# First try incubating



## kessy09 (Jun 16, 2013)

I'm going to start a batch (37) eggs on Friday night. I have an opportunity to get 23 more eggs to start but won't get them until 5 days later. Should I attempt to stagger the hatches?? How do you do this in one incubator when you aren't supposed to turn eggs some days or even open theschine? Also different humidity requirements at different times. Also, I have two old mercury thermometers in there and one new digital one. The digital one reads 1-2 degrees less than the mercury ones. Which one should I go by? The digital one is laying on the egg tray, the mercury ones are closer to the heat source. Any tips for a first trimmer?


----------



## piglett (Jun 21, 2012)

kessy09 said:


> I'm going to start a batch (37) eggs on Friday night. I have an opportunity to get 23 more eggs to start but won't get them until 5 days later. Should I attempt to stagger the hatches?? How do you do this in one incubator when you aren't supposed to turn eggs some days or even open theschine? Also different humidity requirements at different times. Also, I have two old mercury thermometers in there and one new digital one. The digital one reads 1-2 degrees less than the mercury ones. Which one should I go by? The digital one is laying on the egg tray, the mercury ones are closer to the heat source. Any tips for a first trimmer?

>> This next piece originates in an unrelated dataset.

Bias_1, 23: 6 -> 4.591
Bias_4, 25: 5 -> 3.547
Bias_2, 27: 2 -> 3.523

 mark the different eggs so you know what is what.
i always go with the mercury one & have the best luck that way.
is the bator already up & runningup to temp?
if not get it going ahead of time.
i like my humidity to be 40% never over 50%
i bump it to 60% on day 18 (never let it go over 70%)
even if you have to pull the red plugs of slide the lid a little off to the side(but not all the way off)
i would worry about the larger group the 23 might hatch out a few too
any from the smaller group that hatch out will be a bonus

good luck
piglett


----------



## kessy09 (Jun 16, 2013)

Thanks piglett! I have had the bator running for a few days now just to figure things out. The mercury reads two degrees higher than the digital so I'm going to go by 101 on the mercury and 99 on the digital and hope it'll be ok. The humidity is a bit more finicky though so I'm workin on it and will constantly monitor.


----------



## piglett (Jun 21, 2012)

kessy09 said:


> Thanks piglett! I have had the bator running for a few days now just to figure things out. The mercury reads two degrees higher than the digital so I'm going to go by 101 on the mercury and 99 on the digital and hope it'll be ok. The humidity is a bit more finicky though so I'm workin on it and will constantly monitor.

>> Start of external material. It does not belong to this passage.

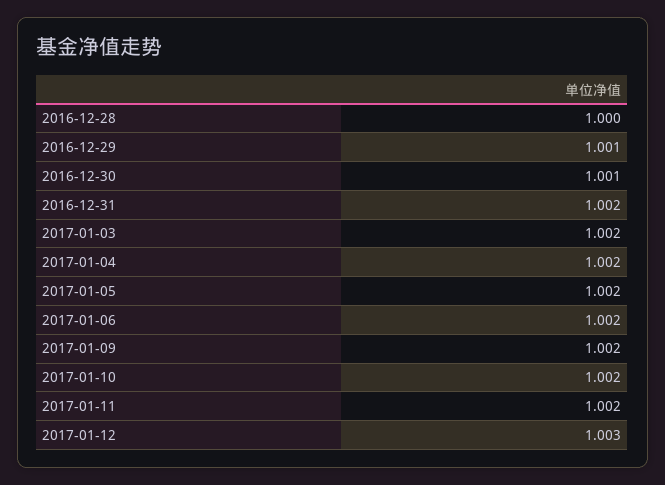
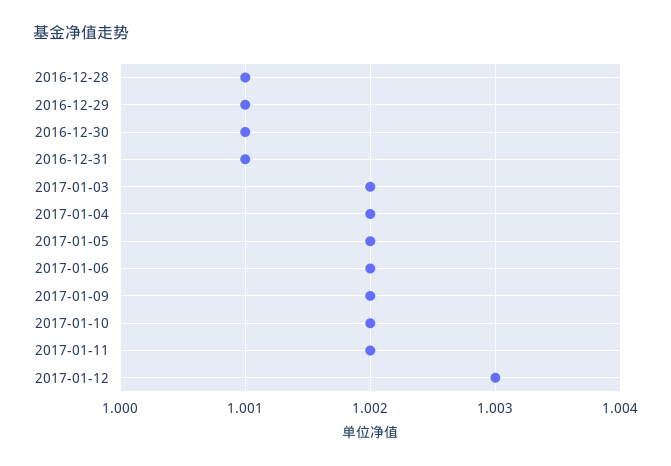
2016-12-28: 1 -> 1.001
2016-12-31: 1.002 -> 1.001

also once you add your eggs the humidity will change
this is because eggs give off a little themselves.
there can be a big difference between a bator with just a few eggs in it & one that is full.

rite now i am running my hatcher with 1/2 of the water that i was using in it back durring cold weather. that is bacause it had been really dry in my house due to running the woodstove.

good luck piglett


----------